Data Governance (Client, Citibank) -
- Maintained and enhanced ETL pipelines integrating data from diverse sources including flat files, relational databases (DBMS), Kafka topics, REST APIs, and other external systems.
- Optimized Spark code to efficiently handle large-scale data processing, resulting in a 4 times improvement in system resilience and reducing time take by 70%.
- Enhanced Scala Load Utility Script to support additional source types (SQL Server, Oracle, Postgres) with robust read/write capabilities for seamless data transfer.
- Automated ad-hoc data transfer requests, reducing turnaround time by 80%.
- Created a shell script to periodically archive older partitions within Hive, guaranteeing data management and storage optimization. .

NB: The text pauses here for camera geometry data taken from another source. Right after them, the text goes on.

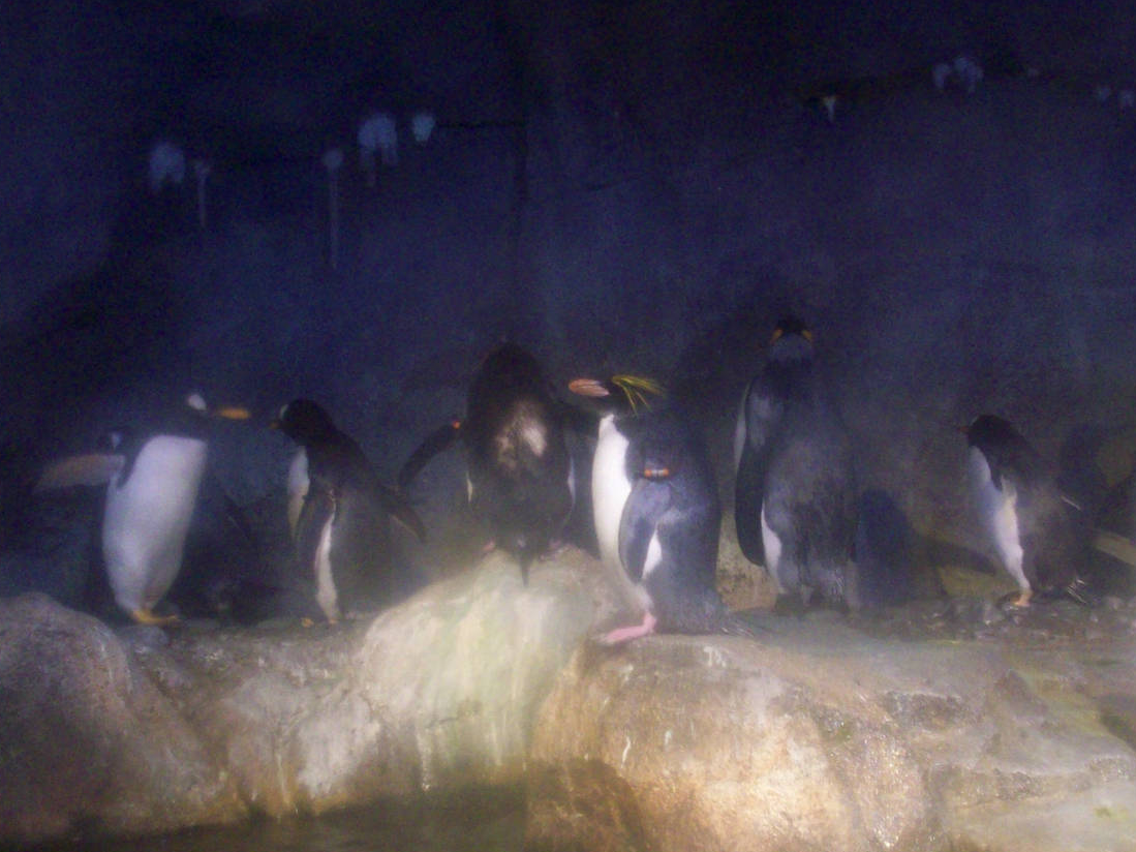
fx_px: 2199
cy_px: 578
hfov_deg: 28.9
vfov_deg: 21.8
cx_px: 646
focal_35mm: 67
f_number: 3.1
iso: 160
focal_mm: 7.6
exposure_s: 1/24.1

- Recently started working of spark real time streaming using Spark Structured Streams to process the real time data from Kafka Sources
Data Profiling (Client, Citibank) -
- Developed a Data Profiling tool to automate application onboarding on the ETL pipeline, reducing setup time from 4 days to minutes.
- Automated config generation, validation, and storage, with schema support for RDBMS, Kafka, and file sources.
- Reduced manual effort by 70% and improved onboarding speed by 90%, enabling 100+ applications to be onboarded efficiently.
Proof of Concepts (Xoriant) -
- Crafted a state-of-the-art schedu-lo-bot to fetch job-related information to the end user saving a significant amount of time in redundant communications.
- Implemented a Change Data Capture (CDC) stream to efficiently transfer data from multiple sources to Kafka, and subsequently to AWS S3 for long-term storage and analysis.
- Incorporated workflow scheduling and management using Airflow. Created and maintained various Directed Acyclic Graphs (DAGs) to automate tasks, resulting in improved efficiency and reduced manual errors.